For this task, output exactly the lines of the material below starting at the line with "pinky tip: (231, 538)" and ending at the line with "thumb ip: (995, 881)"; pictures are to be excluded.
* * * * * * *
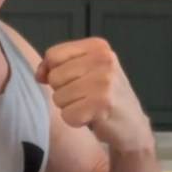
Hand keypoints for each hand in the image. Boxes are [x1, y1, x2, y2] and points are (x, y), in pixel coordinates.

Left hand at [35, 37, 153, 151]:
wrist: (133, 125)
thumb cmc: (105, 97)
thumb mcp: (85, 72)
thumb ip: (57, 67)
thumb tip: (39, 74)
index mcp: (98, 46)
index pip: (53, 54)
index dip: (54, 71)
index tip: (72, 81)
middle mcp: (103, 59)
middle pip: (55, 77)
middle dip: (64, 92)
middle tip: (87, 97)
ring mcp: (104, 81)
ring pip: (59, 97)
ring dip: (70, 108)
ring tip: (90, 106)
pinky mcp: (102, 103)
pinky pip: (67, 115)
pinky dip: (76, 121)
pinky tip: (93, 117)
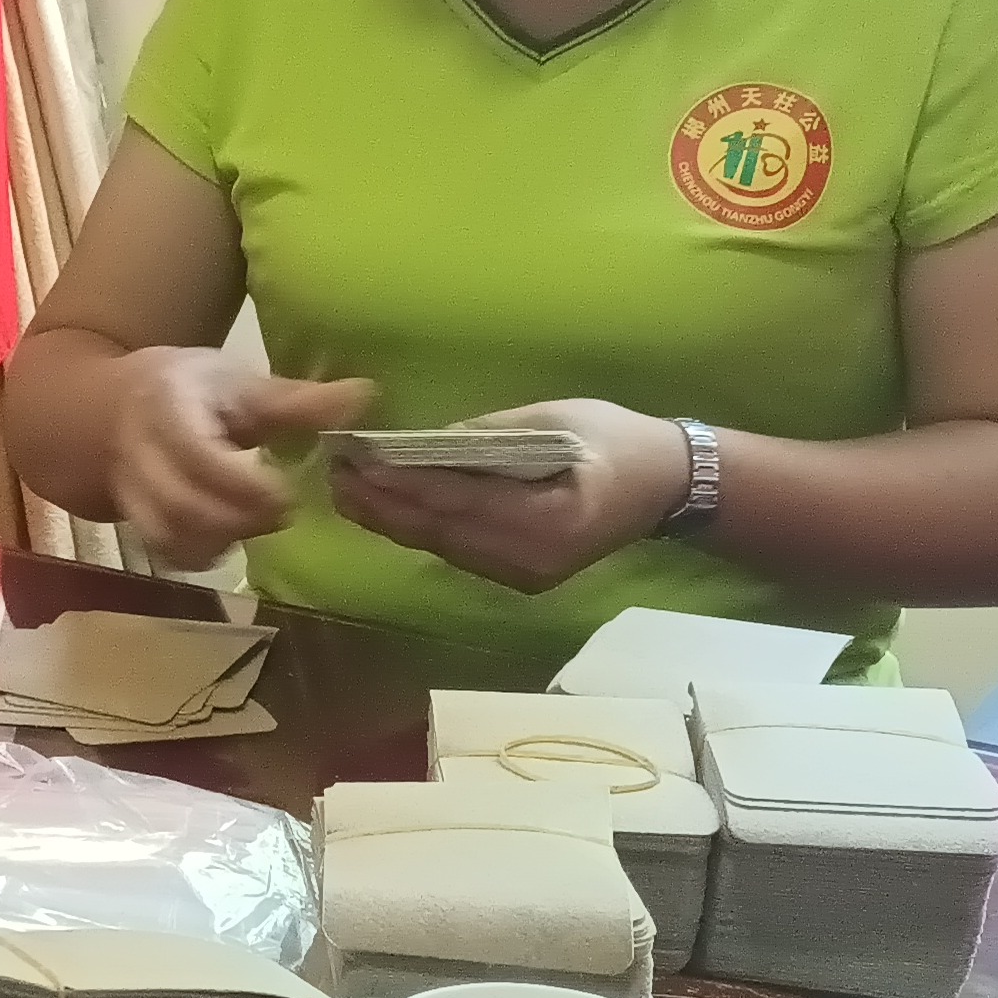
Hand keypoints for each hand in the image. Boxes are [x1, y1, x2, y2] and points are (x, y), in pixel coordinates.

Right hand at [104, 350, 375, 566]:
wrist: (107, 411)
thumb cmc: (186, 390)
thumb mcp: (236, 381)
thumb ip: (296, 400)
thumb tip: (366, 398)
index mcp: (164, 406)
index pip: (198, 456)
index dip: (245, 485)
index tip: (288, 492)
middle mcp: (137, 452)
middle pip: (183, 505)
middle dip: (241, 518)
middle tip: (286, 511)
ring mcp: (127, 491)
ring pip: (169, 535)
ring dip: (223, 539)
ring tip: (260, 522)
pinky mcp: (132, 522)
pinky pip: (165, 551)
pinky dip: (202, 554)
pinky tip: (231, 538)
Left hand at [328, 399, 694, 591]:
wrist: (665, 487)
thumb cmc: (616, 439)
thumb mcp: (557, 419)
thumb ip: (490, 436)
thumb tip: (422, 445)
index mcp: (550, 519)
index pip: (457, 501)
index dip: (400, 482)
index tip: (354, 459)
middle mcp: (531, 559)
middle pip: (439, 532)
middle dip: (381, 504)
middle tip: (333, 473)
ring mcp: (524, 576)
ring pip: (441, 547)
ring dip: (391, 519)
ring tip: (345, 489)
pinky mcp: (518, 577)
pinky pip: (456, 552)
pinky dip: (419, 529)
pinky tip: (386, 509)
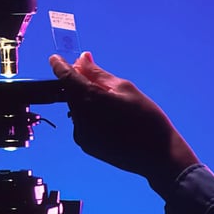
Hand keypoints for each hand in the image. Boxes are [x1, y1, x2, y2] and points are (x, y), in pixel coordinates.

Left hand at [49, 51, 199, 191]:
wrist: (158, 155)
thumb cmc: (146, 117)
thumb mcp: (124, 87)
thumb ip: (98, 74)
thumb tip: (81, 60)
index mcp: (90, 99)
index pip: (66, 77)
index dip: (59, 65)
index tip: (55, 58)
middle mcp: (81, 118)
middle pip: (71, 92)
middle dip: (78, 81)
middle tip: (95, 74)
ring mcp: (82, 134)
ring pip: (77, 107)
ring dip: (85, 98)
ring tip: (111, 100)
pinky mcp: (87, 146)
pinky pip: (82, 122)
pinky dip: (90, 114)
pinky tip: (110, 117)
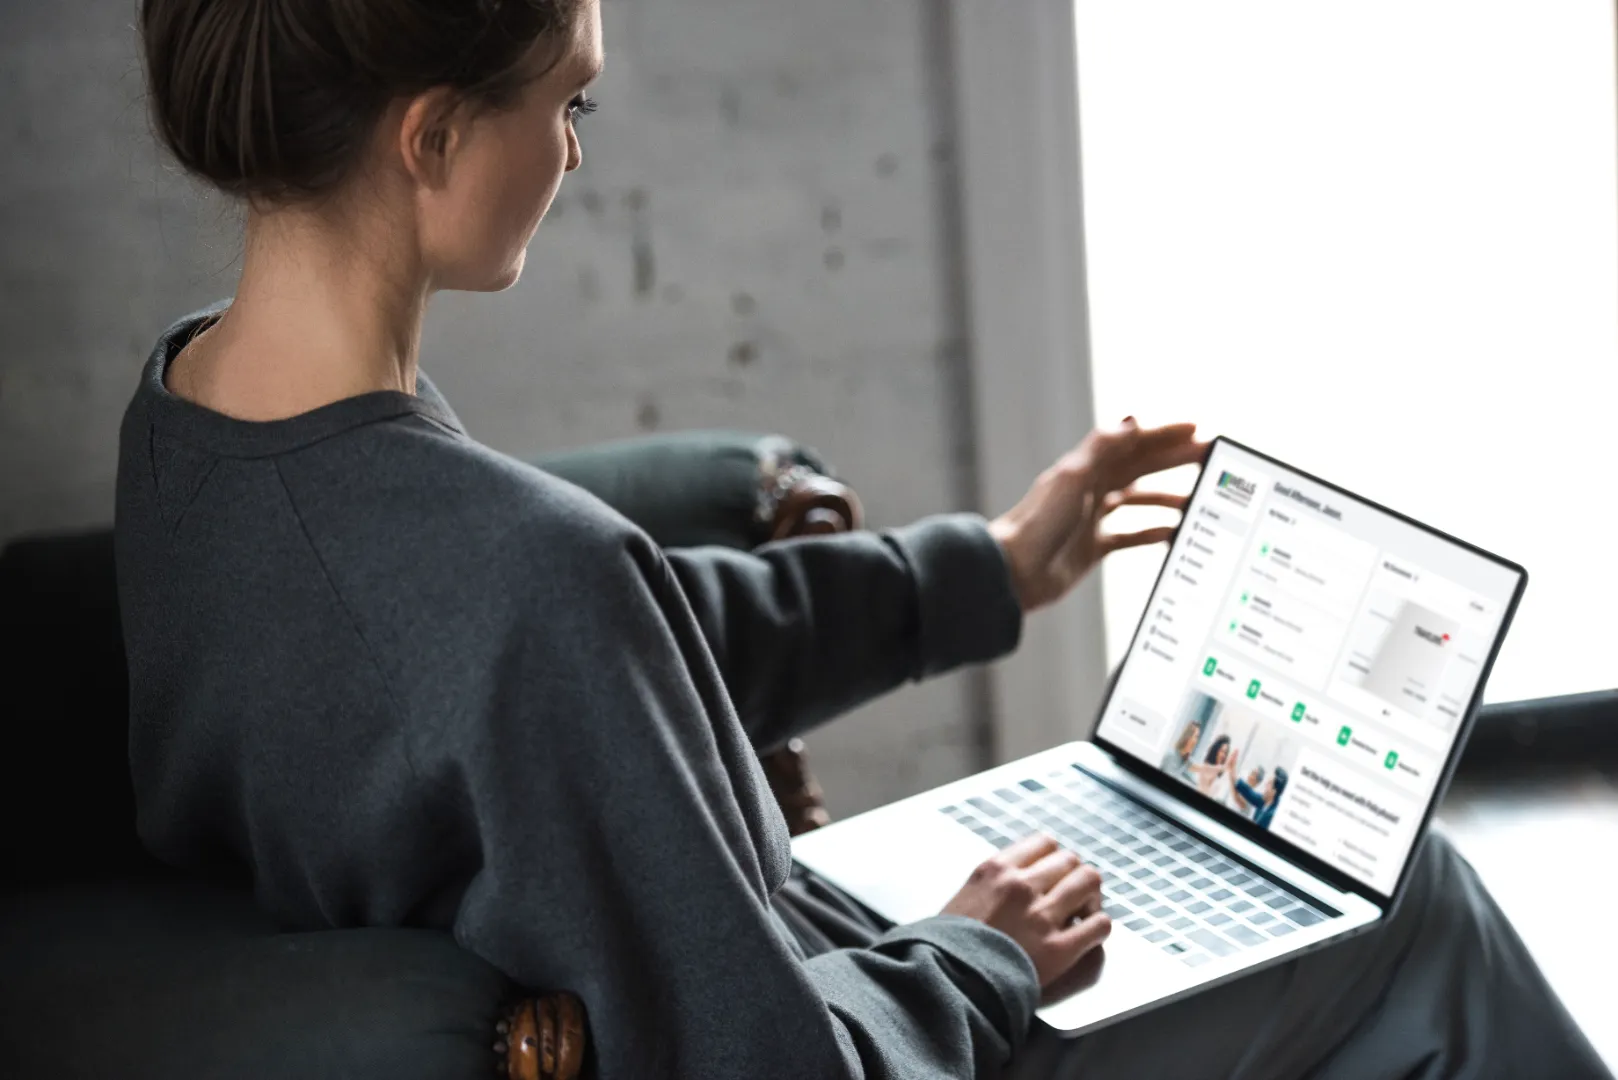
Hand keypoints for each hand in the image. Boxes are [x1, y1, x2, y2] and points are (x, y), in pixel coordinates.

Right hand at [941, 834, 1109, 989]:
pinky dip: (1099, 926)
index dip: (1054, 858)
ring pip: (1090, 882)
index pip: (1045, 842)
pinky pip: (1099, 924)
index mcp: (996, 869)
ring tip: (1084, 912)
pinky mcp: (1058, 949)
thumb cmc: (949, 945)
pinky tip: (1089, 934)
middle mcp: (1021, 886)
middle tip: (1072, 895)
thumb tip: (1024, 876)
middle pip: (1071, 860)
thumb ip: (995, 881)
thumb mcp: (964, 895)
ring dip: (1090, 896)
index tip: (1054, 872)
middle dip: (1074, 876)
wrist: (945, 982)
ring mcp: (1041, 916)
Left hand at [989, 418, 1207, 611]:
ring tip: (1194, 500)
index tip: (1195, 430)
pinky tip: (1170, 533)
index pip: (1132, 444)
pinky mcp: (1092, 547)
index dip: (1163, 435)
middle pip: (1139, 468)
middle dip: (1173, 460)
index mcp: (1085, 468)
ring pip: (1135, 500)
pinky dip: (1149, 532)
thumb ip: (1101, 449)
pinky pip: (1127, 535)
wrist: (1012, 573)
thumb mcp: (1070, 479)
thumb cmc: (1036, 525)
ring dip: (1164, 497)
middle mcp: (1089, 489)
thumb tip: (1132, 421)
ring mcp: (1091, 518)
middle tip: (1206, 458)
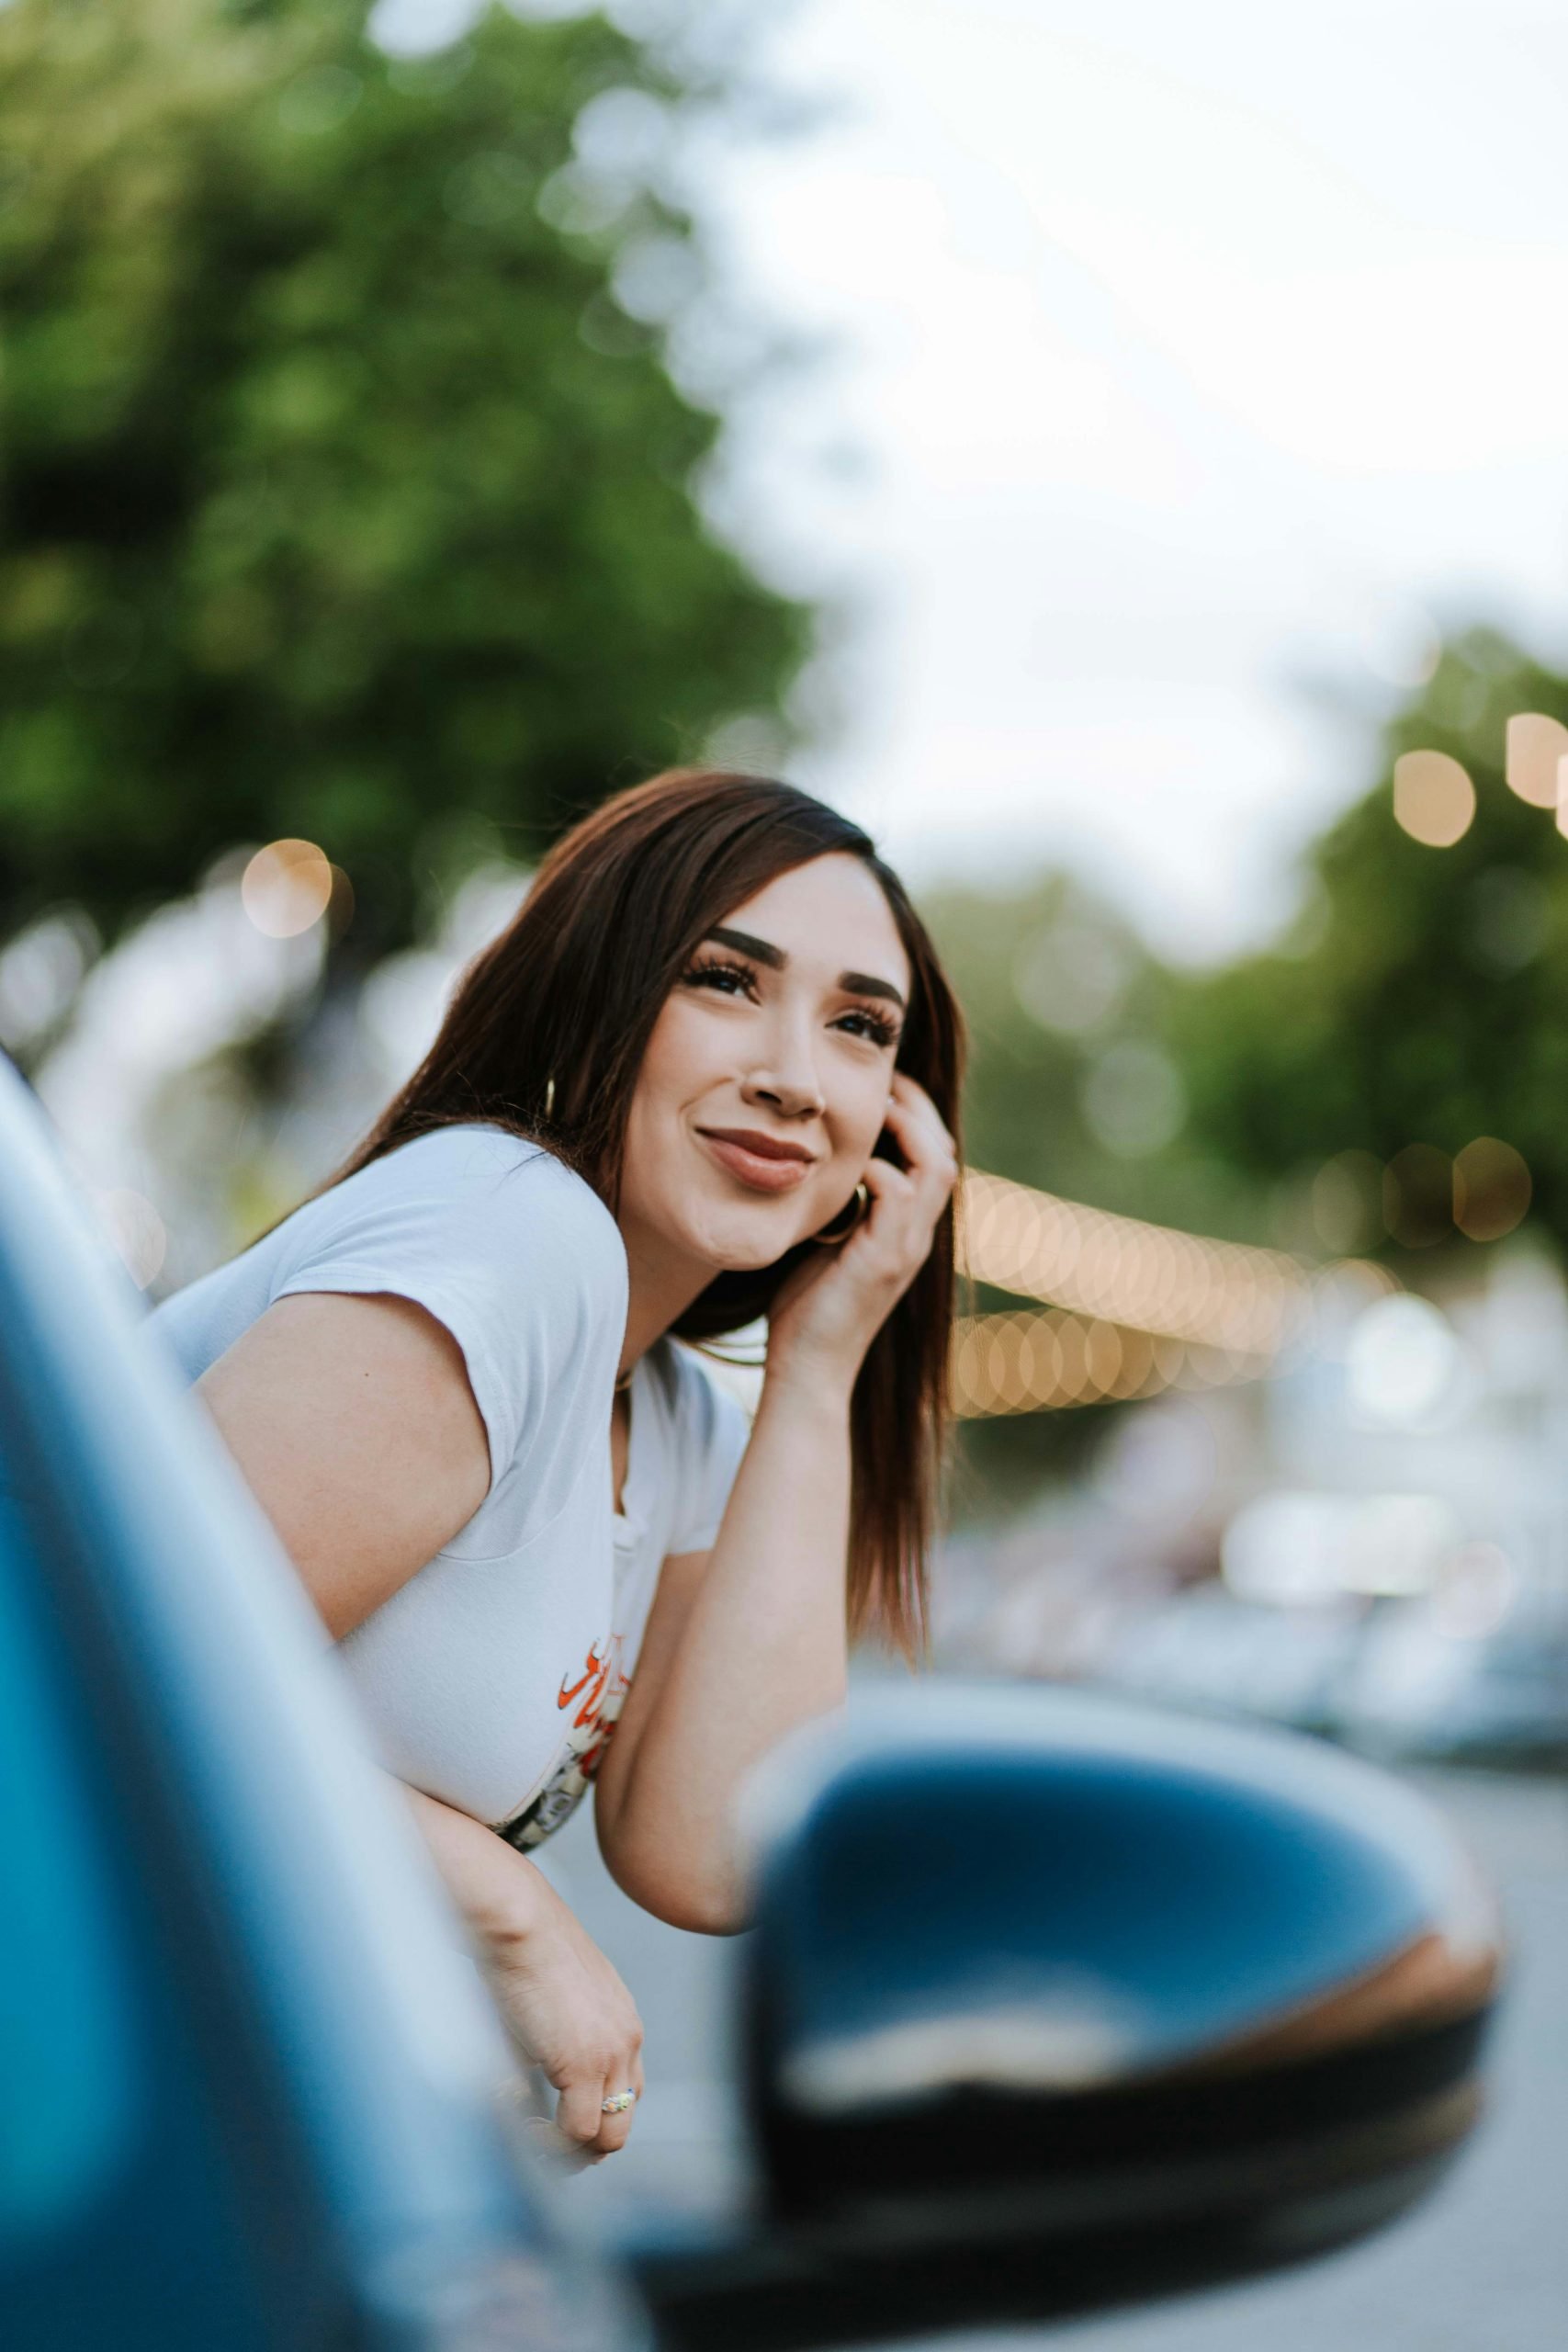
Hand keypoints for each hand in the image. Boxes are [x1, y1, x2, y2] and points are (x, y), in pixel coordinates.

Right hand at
* * * * * * *
# [OUTPUT]
pinky tip: (231, 538)
Left hand at [328, 399, 694, 591]:
wrist: (665, 487)
thumb cmc: (616, 439)
thumb mcp: (557, 419)
thumb ip: (490, 436)
thumb tip: (422, 445)
index mcp: (550, 519)
index pip: (457, 501)
index dip: (400, 482)
index tip: (354, 459)
middle mcp: (531, 559)
middle pip: (439, 532)
middle dip: (381, 504)
middle tip: (333, 473)
ring mcp: (524, 576)
ring pip: (441, 547)
ring dip: (391, 519)
ring tip: (345, 489)
pinky mcp: (518, 577)
pinky pip: (456, 552)
pinky dip: (419, 529)
pinky tip: (386, 509)
Hand keypoints for each hand in the image. Boxes are [x1, y1, x2, y2] and points are (x, y), in pixel coordinates.

Left hand at [49, 51, 199, 191]:
wrist: (158, 155)
thumb cmc: (146, 117)
thumb mcp: (124, 87)
thumb ip: (98, 74)
thumb tip: (81, 60)
index mcp: (90, 99)
index pip: (66, 77)
index dip: (59, 65)
index tip: (55, 58)
middle mcp: (81, 118)
middle pip: (71, 92)
middle dip: (78, 81)
middle tip: (95, 74)
ring mcp: (82, 134)
ring pip: (77, 107)
ring dip: (85, 98)
ring tip: (111, 100)
pinky mcp: (87, 146)
pinky pip: (82, 122)
pinky dip: (90, 114)
pinky tip: (110, 117)
Hand keypoints for each hand in the image. Boxes are [x1, y1, x2, y2] and points are (x, y), in pixel coordinates.

Right hand at [941, 834, 1109, 989]:
pinky dip: (1099, 926)
index dip: (1054, 858)
ring pip: (1090, 882)
index pip: (1045, 842)
pinky pip: (1099, 924)
index mcp: (996, 869)
ring tip: (1084, 912)
pinky mcp: (1058, 949)
thumb cmc: (949, 945)
pinky tip: (1089, 934)
middle mcp: (1021, 886)
middle tip: (1072, 895)
thumb tip: (1024, 876)
middle pip: (1071, 860)
thumb ip: (995, 881)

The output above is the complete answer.